Parfois, c’est la règlementation elle-même qui exclut. Un décret de la COCOF oblige toutes les maisons d’accueil agréées à définir un projet pédagogique de réinsertion, qui doit être signé par la personne accueillie. L’intention est peut être bonne, mais l’obligation systématique a pour effet pervers d’en exclure les plus précarisés, peu susceptibles de concevoir un tel projet. Et malheur à qui voudrait s’affranchir des fourches caudines de l’administration : son espace d’accueil se verrait alors désigné par l’infâmant sigle de SHNA (structure d’hébergement non agréée). Inutile de préciser que leur éradication semble être une des priorités du service concerné de la COCOF.

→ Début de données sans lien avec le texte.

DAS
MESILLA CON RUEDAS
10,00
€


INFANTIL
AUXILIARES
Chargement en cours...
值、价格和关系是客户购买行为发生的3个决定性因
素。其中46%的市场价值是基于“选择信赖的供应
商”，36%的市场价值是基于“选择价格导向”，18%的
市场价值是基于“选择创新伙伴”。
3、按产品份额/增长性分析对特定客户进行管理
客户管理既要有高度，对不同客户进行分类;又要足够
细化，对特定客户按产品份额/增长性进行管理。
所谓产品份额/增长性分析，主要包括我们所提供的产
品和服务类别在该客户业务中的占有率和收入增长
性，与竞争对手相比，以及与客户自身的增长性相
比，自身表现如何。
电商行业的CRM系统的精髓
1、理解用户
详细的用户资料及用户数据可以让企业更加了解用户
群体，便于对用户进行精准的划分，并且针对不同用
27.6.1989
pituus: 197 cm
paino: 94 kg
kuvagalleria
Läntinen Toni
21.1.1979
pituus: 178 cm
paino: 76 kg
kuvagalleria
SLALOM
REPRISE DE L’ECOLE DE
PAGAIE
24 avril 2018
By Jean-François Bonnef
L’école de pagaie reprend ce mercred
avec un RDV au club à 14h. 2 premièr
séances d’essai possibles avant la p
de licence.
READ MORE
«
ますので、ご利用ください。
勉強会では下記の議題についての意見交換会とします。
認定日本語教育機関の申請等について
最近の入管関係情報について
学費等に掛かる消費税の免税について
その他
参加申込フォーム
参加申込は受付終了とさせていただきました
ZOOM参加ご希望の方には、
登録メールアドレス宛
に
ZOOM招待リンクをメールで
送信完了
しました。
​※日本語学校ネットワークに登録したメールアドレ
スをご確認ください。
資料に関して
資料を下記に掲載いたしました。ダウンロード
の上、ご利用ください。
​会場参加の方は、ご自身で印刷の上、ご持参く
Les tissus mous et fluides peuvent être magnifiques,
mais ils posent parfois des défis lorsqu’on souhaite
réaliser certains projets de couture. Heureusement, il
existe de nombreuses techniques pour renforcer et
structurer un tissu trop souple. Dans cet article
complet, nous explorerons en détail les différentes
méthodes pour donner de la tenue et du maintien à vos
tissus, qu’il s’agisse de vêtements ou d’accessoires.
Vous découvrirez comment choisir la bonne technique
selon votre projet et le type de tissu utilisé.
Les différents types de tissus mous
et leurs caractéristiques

Face à la défaillance de l’Etat, il reste les individus. De leur propre initiative, comme Lawrence DePrimo, ou dans le cadre d’associations caritatives ou religieuses, à petite, moyenne ou grande échelle, en fonction de leurs moyens financiers ou humains, les individus agissent pour apporter une aide concrète à ceux qui en ont besoin. Cette aide ne consiste pas en l’affirmation d’un pseudo « droit à » dont la mise en œuvre se perd dans les méandres administratifs, mais est immédiate et réelle : un repas chaud, un abri, une paire de chaussures.

Le curé qui ouvre son église le soir par grand froid ne proclame pas avec Sarkozy un droit au logement opposable. Il n’a pas non plus attendu les imprécations de Duflot pour le faire (à ce sujet, nous déplorons le ton employé par icelle, mais constatons que même les plus féroces collectivistes reconnaissent la supériorité de l’initiative privée sur l’action de l’Etat).

Glenn Richter en préparant ses bagels ne proclame pas un droit abstrait à la nourriture, il apporte un peu de réconfort à ceux qui, près de chez lui, ne peuvent manger à leur faim. Lawrence DePrimo ne milite pas pour le droit à la chaussure pour tous, il accomplit un geste concret pour une personne dont il a constaté la détresse.

Malgré la crise, et bien que ponctionnés à 50% par l’Etat, les belges donnent plus de 300 millions d’Euros par an à des associations, somme qui ne comprend ni les dons en nature, ni l’aide directe d’individu à individu. Le bénévolat associatif représente l’équivalent de 175.000 emplois à taux plein. Que seraient ces chiffres sans le racket étatique opéré en amont ?

La solidarité telle que mise en avant par l’Etat est donc inefficace. Point n’est besoin de démontrer que, reposant sur la contrainte, elle est aussi immorale. Elle nie l’individu, que ce soit celui qui est obligé de contribuer ou celui qui est supposé en bénéficier. Le terme même de solidarité est empreint de cette idéologie : venant du latin « solidum », qui signifie « pour le tout », son emploi était originellement limité au domaine juridique pour qualifier des condamnations civiles, où l’un des débiteurs peut être tenu pour la totalité de la dette, sans que les parts de chacun ne soient différenciées vis-à-vis du créancier.

A la solidarité globalisatrice, nous opposons la motivation de l’initiative individuelle : la fraternité, le fait de considérer autrui comme son frère humain, et dès lors de se comporter comme tel avec lui.

Au tous pour tous, nous opposons le chacun pour chacun.

Le Parti Libertarien milite pour que la fraternité prenne le pas sur la solidarité, l’initiative individuelle sur les tracasseries administratives, et pour que dans ce monde il y ait moins de Bloomberg et plus de DePrimo.